Finding the Music in Silence

December 7, 2015

Spencer Liff brought dance-like sign language to Spring Awakening.

Austin P. McKenzie, a hearing actor, in Spring Awakening. Photo by Joan Marcus, Courtesy Boneau/Bryan-Brown.

You assume it’s part of rehearsing every single Broadway musical, bar none. But in the two years Spencer Liff spent working on the current reimagining of the Tony-winning
Spring Awakening,
he never uttered the words “five, six, seven, eight.” He couldn’t—the highly praised revival, which opened in Los Angeles in the fall of 2014 and moved to Broadway this past September, is a production of Deaf West Theatre, and half the actor
s cannot hear.

Still, this new version of the 2006 musical, adapted from Frank Wedekind’s audacious and controversial 1891 German play about adolescent sexuality and adult angst, features full-out numbers—performers sign Steven Sater’s impassioned lyrics in unison and move around the stage to Duncan Sheik’s catchy rock music in complex patterns, all without counting. They stay together by means of extensive visual and tactile cues devised by Liff and the director, Michael Arden. A hearing actor, for example, might cue a deaf one by nodding his head on a given beat; a subtle pat from a hearing performer can serve the same purpose. There are a myriad such clues, invisible to the audience. It’s all come a long way, Liff says, from the early days in the rehearsal studio, “with the hearing kids on one side and the deaf kids on another and everyone terrified of each other.”

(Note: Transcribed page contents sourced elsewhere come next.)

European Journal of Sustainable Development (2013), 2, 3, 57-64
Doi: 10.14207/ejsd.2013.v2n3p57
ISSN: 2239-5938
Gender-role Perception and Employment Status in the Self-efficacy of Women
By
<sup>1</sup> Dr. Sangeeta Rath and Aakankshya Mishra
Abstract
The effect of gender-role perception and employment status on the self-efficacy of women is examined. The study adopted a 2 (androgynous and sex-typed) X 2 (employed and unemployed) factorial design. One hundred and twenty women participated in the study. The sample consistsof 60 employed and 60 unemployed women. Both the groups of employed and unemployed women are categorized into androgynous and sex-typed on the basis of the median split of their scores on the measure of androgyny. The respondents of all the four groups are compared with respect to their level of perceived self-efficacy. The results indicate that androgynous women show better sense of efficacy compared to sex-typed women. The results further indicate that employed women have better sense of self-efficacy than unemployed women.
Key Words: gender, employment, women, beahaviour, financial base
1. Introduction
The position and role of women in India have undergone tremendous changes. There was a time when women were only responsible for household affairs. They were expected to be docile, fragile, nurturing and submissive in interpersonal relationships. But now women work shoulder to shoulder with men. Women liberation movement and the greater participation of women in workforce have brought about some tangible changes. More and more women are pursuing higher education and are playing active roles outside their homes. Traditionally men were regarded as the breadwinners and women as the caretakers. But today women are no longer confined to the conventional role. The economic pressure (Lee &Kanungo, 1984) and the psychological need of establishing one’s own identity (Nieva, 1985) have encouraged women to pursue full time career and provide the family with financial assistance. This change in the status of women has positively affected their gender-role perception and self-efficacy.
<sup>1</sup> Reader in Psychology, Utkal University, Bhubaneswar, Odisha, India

Liff makes no bones about the fact that he was at first among the terrified. “I don’t think anything I had done prepared me for working in this environment,” he says. “I just had to learn so much!” And he had to solve problems he’d never run across before, either as an Astaire Award dancer (
Cry-Baby
), an Emmy-nominated television choreographer (“So You Think You Can Dance”) or as a Broadway choreographer (he staged Hedwig and the Angry Inch). Although his associate, Alexandria Wailes, could both read lips and sign, he had to learn to communicate with the cast on his own. He had to be certain that the signs used onstage fit the music and looked interesting enough as pure movement for hearing audiences while remaining legible to the deaf. He had to find a visual way to indicate to them that a book scene had transitioned to a sung one. He had to choreograph with and around a performer in a wheelchair. And he had to choreograph with and around the balance problems that often accompany deafness.

Thanks to his dance training, Liff says, he picked up signs quickly, winning the admiration of the American Sign Language team working with him. “It is like steps with your hands,” he says. But translating the show’s book and lyrics was not simply a matter of substituting a sign for a word—not if the show was to retain the poetry and metaphor of Sater’s language. Moreover, Liff says, “there are probably six signs that could have been chosen almost for every given word. And one sign can mean six different things.” He points out that the book scenes use standard, “sort of old-world” signs, while the songs are signed in “more modern, younger, sort of slang signs.”

He was constantly negotiating with the ASL team to see how far he could “push” the signs toward dance. “We couldn’t just turn it all into big ballet arms and turns,” he explains, “because I was working within the confines of an actual language.” The result, beautiful as it is, includes very little in the way of conventional dance footwork. “If I was choreographing a hearing production of Spring Awakening, I wouldn’t put dance steps in the show,” Liff notes. “This show doesn’t call for it. These kids don’t kick and turn. That’s not how they tell their stories.” And, he adds, “I’ve gone to a place where I’m not afraid to be simple. I have seven years on a TV show of the most kicks and turns you could do in 90 seconds. I know I’m capable of that.” When he did opt for moves that “felt more like dance,” he found they looked “very out of place, and they were also very hard for us to do and do together.” Ultimately, he says, the choreography is steeped in the signs, heightened to “look the most like dance they could.”